(Provided records Opens)

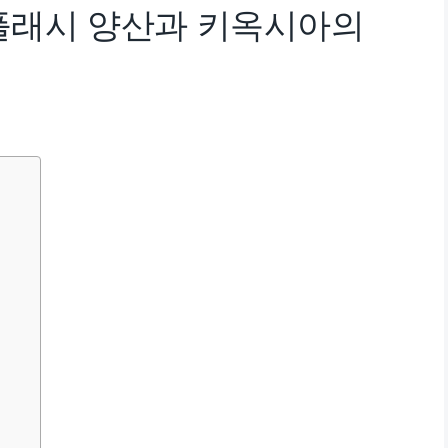
플래시 양산과 키옥시아의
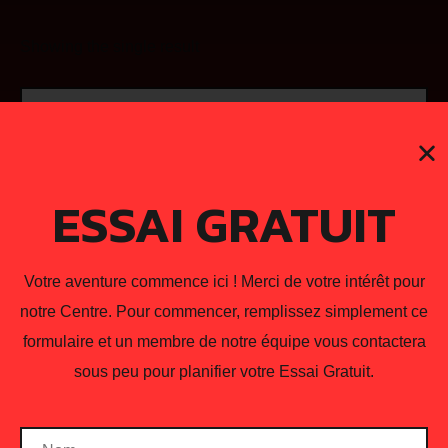
Showing the single result
ESSAI GRATUIT
Votre aventure commence ici ! Merci de votre intérêt pour
notre Centre. Pour commencer, remplissez simplement ce
formulaire et un membre de notre équipe vous contactera
sous peu pour planifier votre Essai Gratuit.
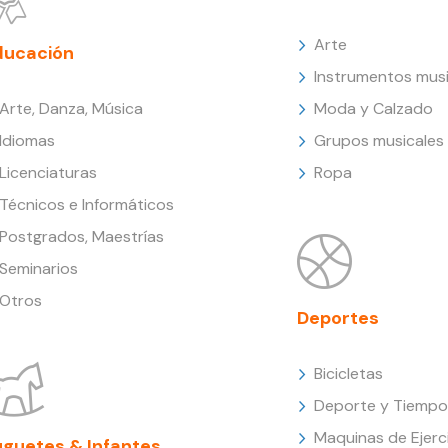
Arte
ducación
Instrumentos musi
Arte, Danza, Música
Moda y Calzado
Idiomas
Grupos musicales
Licenciaturas
Ropa
Técnicos e Informáticos
Postgrados, Maestrías
Seminarios
Otros
Deportes
Bicicletas
Deporte y Tiempo 
Maquinas de Ejerc
uguetes & Infantes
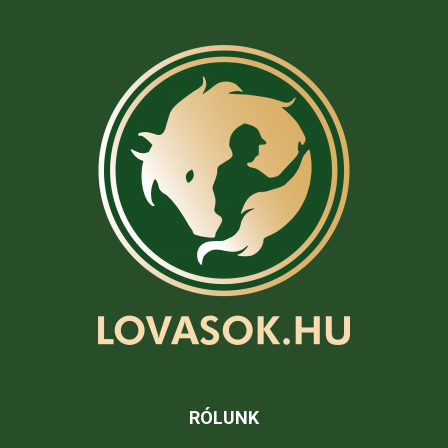
RÓLUNK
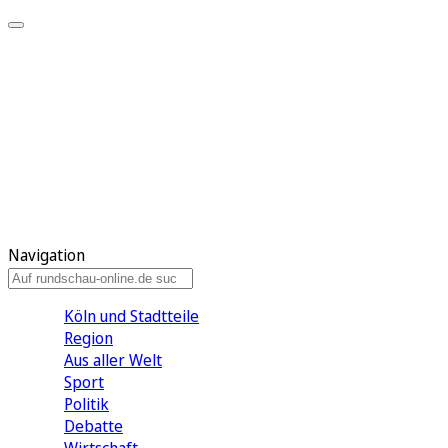
Meine KR
Meine Artikel
Meine Region
Meine Newsletter
Gewinnspiele
Mein Rundschau PLUS
Mein E-Paper
Navigation
Köln und Stadtteile
Region
Aus aller Welt
Sport
Politik
Debatte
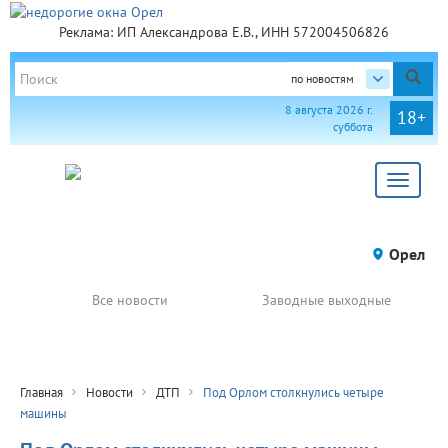
Реклама: ИП Александрова Е.В., ИНН 572004506826
по новостям
8 августа 2026 г.
18+
суббота
Toggle
navigat
Орел
Все новости
Заводные выходные
Главная
Новости
ДТП
Под Орлом столкнулись четыре
машины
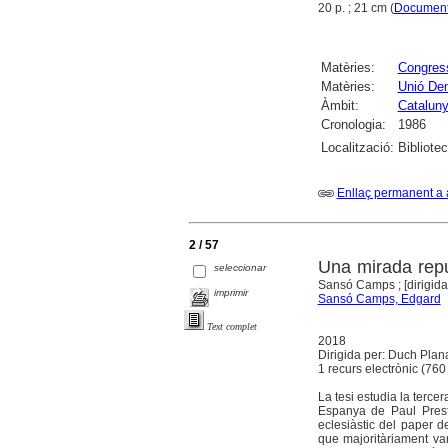
20 p. ; 21 cm (
Documents
Matèries:
Congres
Matèries:
Unió De
Àmbit:
Catalun
Cronologia:
1986
Localització:
Bibliote
Enllaç permanent a 
2 / 57
Una mirada repu
seleccionar
Sansó Camps ; [dirigida
imprimir
Sansó Camps, Edgard
Text complet
2018
Dirigida per: Duch Plana,
1 recurs electrònic (760 
La tesi estudia la terce
Espanya de Paul Presto
eclesiàstic del paper d
que majoritàriament van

(Provided records Closes)

* [Instruction]
Copy out all of the saved data entries above, keeping every line the same and leaving out the pictures.

* [Exercise solution]
플래시 양산과 키옥시아의
Showing the single result
ESSAI GRATUIT
Votre aventure commence ici ! Merci de votre intérêt pour
notre Centre. Pour commencer, remplissez simplement ce
formulaire et un membre de notre équipe vous contactera
sous peu pour planifier votre Essai Gratuit.
Arte
ducación
Instrumentos musi
Arte, Danza, Música
Moda y Calzado
Idiomas
Grupos musicales
Licenciaturas
Ropa
Técnicos e Informáticos
Postgrados, Maestrías
Seminarios
Otros
Deportes
Bicicletas
Deporte y Tiempo 
Maquinas de Ejerc
uguetes & Infantes
RÓLUNK
Meine KR
Meine Artikel
Meine Region
Meine Newsletter
Gewinnspiele
Mein Rundschau PLUS
Mein E-Paper
Navigation
Köln und Stadtteile
Region
Aus aller Welt
Sport
Politik
Debatte
Реклама: ИП Александрова Е.В., ИНН 572004506826
по новостям
8 августа 2026 г.
18+
суббота
Toggle
navigat
Орел
Все новости
Заводные выходные
Главная
Новости
ДТП
Под Орлом столкнулись четыре
машины
20 p. ; 21 cm (
Documents
Matèries:
Congres
Matèries:
Unió De
Àmbit:
Catalun
Cronologia:
1986
Localització:
Bibliote
Enllaç permanent a 
2 / 57
Una mirada repu
seleccionar
Sansó Camps ; [dirigida
imprimir
Sansó Camps, Edgard
Text complet
2018
Dirigida per: Duch Plana,
1 recurs electrònic (760 
La tesi estudia la terce
Espanya de Paul Presto
eclesiàstic del paper d
que majoritàriament van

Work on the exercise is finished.